Quentin Tarantino had lowlife criminals in Reservoir Dogs say nigger. Martin Scorsese says it in a cameo in Taxi Driver as a crazy, jealous, hatred-spewing taxi driver. Louis CK’s brilliant FX show Louie has used nigger a few times, perhaps most notably by his demented, anachronistic 90-something great aunt. Louis is horrified by her racist usage and has already taught his young daughters that using the word is wrong, so it’s clear the show is taking an anti-racist position.

A bit more complex is Sarah Silverman’s usage in her comedy but she is, like Stephen Colbert, inhabiting an unctuous character in order to mock that character and people who are like that character, so like the other examples she’s forwarding the message that racists are dumb and racism is idiotic. This is helpful to the cause. These uses also tell me that these artists understand race as part of their legacy as Americans and racism as their issue, something they can and should confront, which is more valuable than the ostrich-head-in-the-sand-like posture many whites bring to race. I also admire these artists’ insistence on their right to play all the keys on the piano called the American lexicon. When John Lennon wrote “Woman Is the Nigger of the World,” that word choice is artistically essential: no other word would’ve made the point as powerfully. He uses that word hoping to challenge the world.

Of course, a position this nuanced will lead to situations where artists push boundaries just to push them and offend in the process. For example the character Tarantino plays in Pulp Fiction, Jimmie Dimmick, repeatedly refers to a recently murdered black man as a “dead nigger.” Tarantino’s Jimmie is not an idiot or a lowlife. He has a nice house, a black wife he loves (he desperately doesn’t want to get divorced) and black friends he values like Samuel L. Jackson’s Jules, so we can assume this character is not supposed to be racist. So why is he repeatedly saying “dead nigger”? It’s an egregiously disrespectful usage that takes full advantage of Jules being in massive trouble. Once you’ve barged into a friend’s house in the midst of trying to get rid of a dead body, you’re in no position to check him about flinging around the word nigger. But I’m not sure what it profits the film beside pushing buttons and flouting taboos and attempting an edgy joke just to do it. I can’t quite figure out why Jimmy thinks the word’s available to him and what it says about his character that he does.
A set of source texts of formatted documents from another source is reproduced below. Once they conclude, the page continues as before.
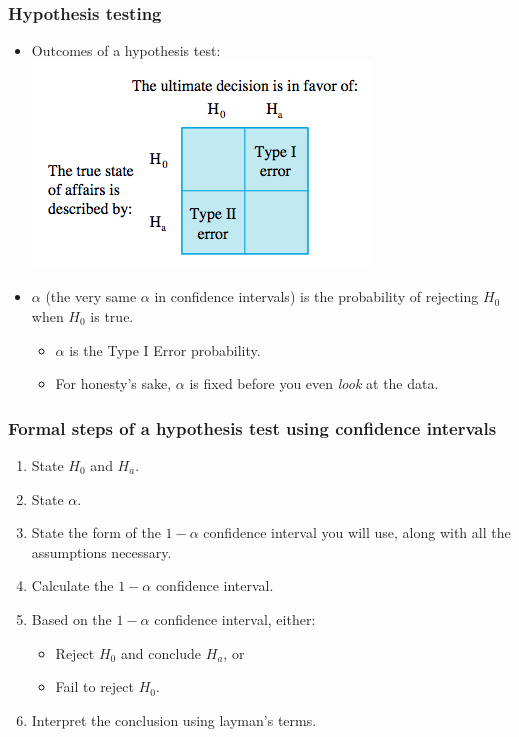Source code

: \documentclass[handout]{beamer}\usepackage{graphicx, color}
\providecommand{\q}{$\quad$ \newline}
\numberwithin{equation}{section}
\begin{document}
\begin{frame}
\frametitle{Hypothesis testing}
\begin{itemize}
\item Outcomes of a hypothesis test: \q
{} \includegraphics{../../fig/typeerrors.png}
\pause \item $\alpha$ (the very same $\alpha$ in confidence intervals) is the probability of rejecting $H_0$ when $H_0$ is true.
\begin{itemize}
\pause \item $\alpha$ is the Type I Error probability.
\pause \item For honesty's sake, $\alpha$ is fixed before you even \emph{look} at the data.
\end{itemize} 
\end{itemize}
\end{frame}

\begin{frame}
\frametitle{Formal steps of a hypothesis test using confidence intervals}
\begin{enumerate}[1. ]
\item State $H_0$ and $H_a$.
\pause \item State $\alpha$.
\pause \item State the form of the $1 - \alpha$ confidence interval you will use, along with all the assumptions necessary.
\pause \item Calculate the $1 - \alpha$ confidence interval.
\pause \item Based on the $1 - \alpha$ confidence interval, either:
\begin{itemize}
\pause \item Reject $H_0$ and conclude $H_a$, or
\pause \item Fail to reject $H_0$.
\end{itemize}
\pause \item Interpret the conclusion using layman's terms.
\end{enumerate}
\end{frame}
\end{document}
This highlights the risk inherent in exercising the artistic right to use nigger. I will defend your right as an artist to attempt a quadruple backflip 360 but whether or not you land on your feet is up to you. If you use nigger in a piece of art and do it wantonly and without care then you will offend and lose the audience. I support an artist’s right to attempt to work with the benzene of the language but beware: it’s a toxic chemical that could kill you.